Tech
May 20, 2026
Intuit to Cut 3,000 Jobs as It Shifts Focus to AI
Intuit will lay off roughly 3,000 employees, about 17% of its workforce, to simplify its structure …
Intuit, the maker of TurboTax and QuickBooks, announced it will eliminate about 3,000 jobs—roughly 17% of its global staff—to streamline operations and pour resources into artificial‑intelligence capabilities.
Mass Layoffs Target 3,000 Employees Across Global Operations
The decision was communicated via an internal memo from CEO Sasan Goodarzi. Key points from the announcement:
Workforce will shrink from 18,200 employees (July 2025) to around 15,200.

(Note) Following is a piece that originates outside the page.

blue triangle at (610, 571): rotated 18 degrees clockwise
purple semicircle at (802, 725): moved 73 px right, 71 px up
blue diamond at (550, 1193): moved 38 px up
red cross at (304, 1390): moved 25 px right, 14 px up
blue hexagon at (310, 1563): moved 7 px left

Layoffs aim to reduce corporate complexity and free capital for AI development.
Goodarzi’s total compensation for fiscal 2025 was $36.8 million, including cash and stock awards.

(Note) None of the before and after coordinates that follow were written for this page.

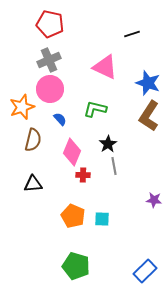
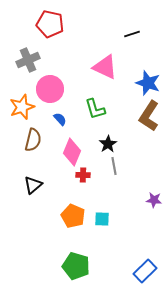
gray cross: moved 21 px left
green L-shape: rotated 120 degrees counterclockwise
black triangle: moved 1 px down; rotated 36 degrees counterclockwise
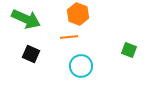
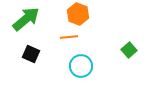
green arrow: rotated 64 degrees counterclockwise
green square: rotated 28 degrees clockwise
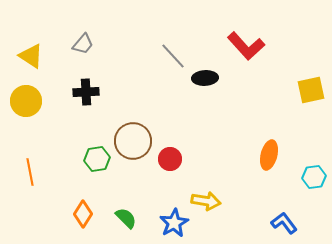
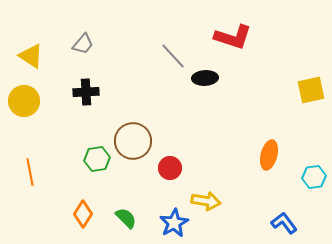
red L-shape: moved 13 px left, 9 px up; rotated 30 degrees counterclockwise
yellow circle: moved 2 px left
red circle: moved 9 px down
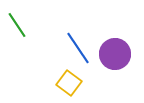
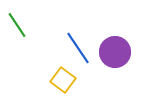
purple circle: moved 2 px up
yellow square: moved 6 px left, 3 px up
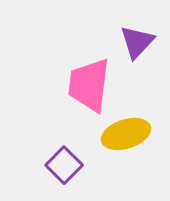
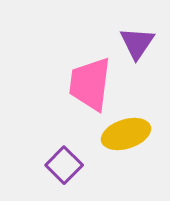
purple triangle: moved 1 px down; rotated 9 degrees counterclockwise
pink trapezoid: moved 1 px right, 1 px up
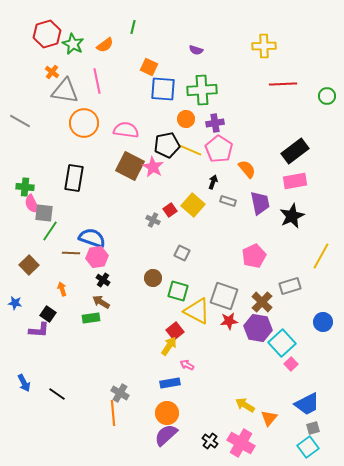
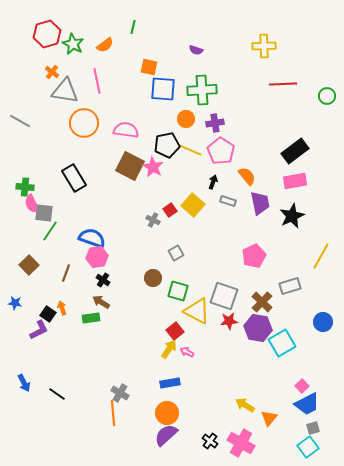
orange square at (149, 67): rotated 12 degrees counterclockwise
pink pentagon at (219, 149): moved 2 px right, 2 px down
orange semicircle at (247, 169): moved 7 px down
black rectangle at (74, 178): rotated 40 degrees counterclockwise
brown line at (71, 253): moved 5 px left, 20 px down; rotated 72 degrees counterclockwise
gray square at (182, 253): moved 6 px left; rotated 35 degrees clockwise
orange arrow at (62, 289): moved 19 px down
purple L-shape at (39, 330): rotated 30 degrees counterclockwise
cyan square at (282, 343): rotated 12 degrees clockwise
yellow arrow at (169, 346): moved 3 px down
pink square at (291, 364): moved 11 px right, 22 px down
pink arrow at (187, 365): moved 13 px up
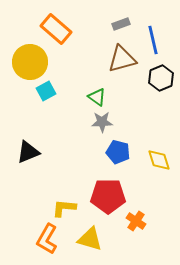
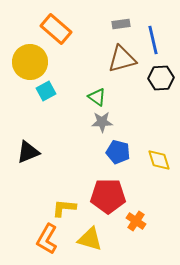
gray rectangle: rotated 12 degrees clockwise
black hexagon: rotated 20 degrees clockwise
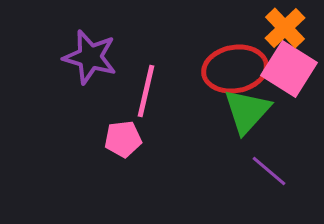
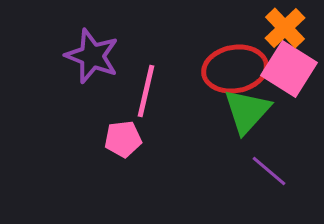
purple star: moved 2 px right, 1 px up; rotated 6 degrees clockwise
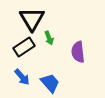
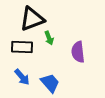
black triangle: rotated 40 degrees clockwise
black rectangle: moved 2 px left; rotated 35 degrees clockwise
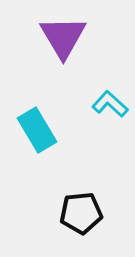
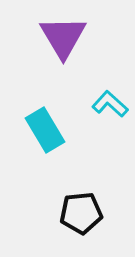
cyan rectangle: moved 8 px right
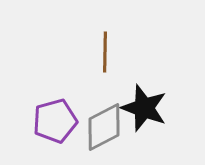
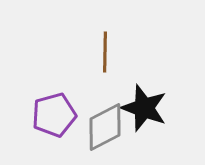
purple pentagon: moved 1 px left, 6 px up
gray diamond: moved 1 px right
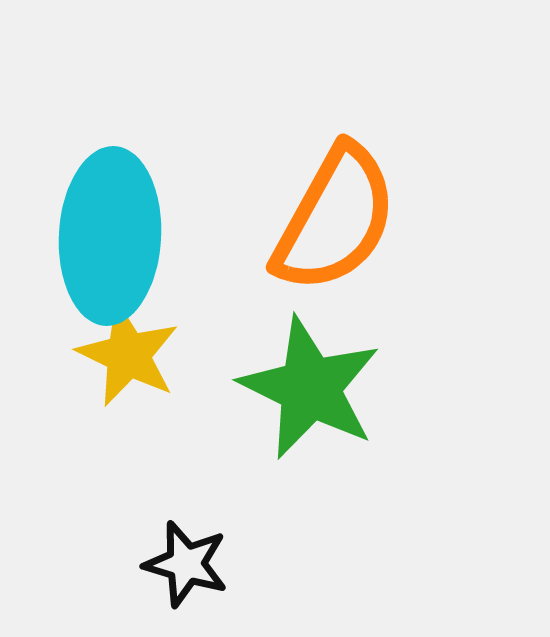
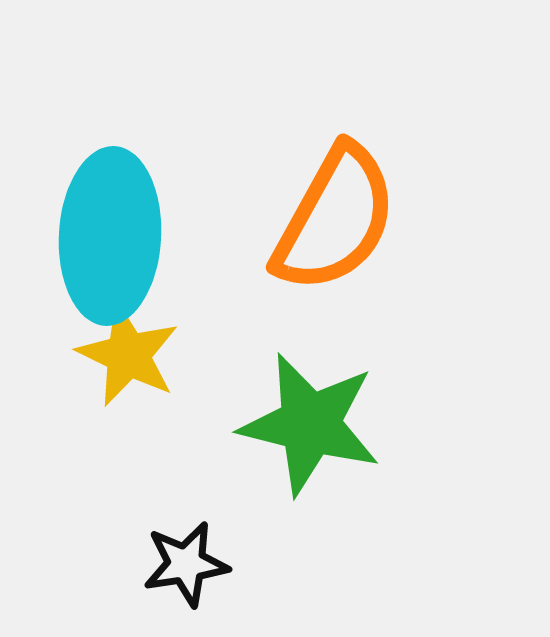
green star: moved 36 px down; rotated 12 degrees counterclockwise
black star: rotated 26 degrees counterclockwise
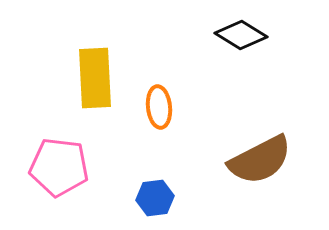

Financial Snapshot: Revenue Growth Amidst Workforce Cuts
Despite the reductions, Intuit’s latest financials show robust performance:
Fiscal Q2 revenue: $4.65 billion, a 17% year‑over‑year increase.
Net profit: $693 million, up 48% from the prior year.

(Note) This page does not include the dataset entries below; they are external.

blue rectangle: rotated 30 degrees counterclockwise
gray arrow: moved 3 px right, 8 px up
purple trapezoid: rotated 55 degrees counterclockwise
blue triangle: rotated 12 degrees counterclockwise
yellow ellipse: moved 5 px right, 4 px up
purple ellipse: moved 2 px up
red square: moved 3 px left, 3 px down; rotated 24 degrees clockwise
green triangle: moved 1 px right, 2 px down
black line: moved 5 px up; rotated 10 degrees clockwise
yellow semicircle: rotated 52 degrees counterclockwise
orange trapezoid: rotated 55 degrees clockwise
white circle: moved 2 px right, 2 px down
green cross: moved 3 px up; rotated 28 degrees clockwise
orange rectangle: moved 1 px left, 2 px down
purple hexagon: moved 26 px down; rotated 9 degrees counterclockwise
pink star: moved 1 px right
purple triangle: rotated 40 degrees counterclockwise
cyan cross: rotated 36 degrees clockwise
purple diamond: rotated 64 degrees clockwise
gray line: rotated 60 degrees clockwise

Management projects roughly 10% revenue growth for the upcoming quarter.
Strategic Pivot: Why AI Is Driving Restructuring in Enterprise Software
The layoffs mirror a broader tech‑industry trend where firms are trimming headcount to reallocate spend toward AI:
Over 100,000 tech jobs have been cut globally in 2026, according to Statista.
Peers such as Amazon, Microsoft, Meta, and Oracle have announced similar AI‑centric restructurings while reporting strong earnings.
Intuit’s share price has underperformed the S&P; 500, reflecting investor skepticism about its ability to capture AI‑driven growth.
Outlook: What the Cuts Mean for Intuit’s Future and the SaaS Landscape
Looking ahead, the company’s success will hinge on how quickly it can embed AI into its core products:
Short‑term: Expected 10% revenue lift in Q3 as AI‑enhanced features roll out.
Mid‑term: Potential to launch AI‑assisted tax filing and bookkeeping tools, aiming to regain market share from newer AI‑first competitors.
Long‑term: If AI integration drives user adoption, Intuit could reverse its share‑price lag and re‑establish itself as a growth leader in the SaaS space.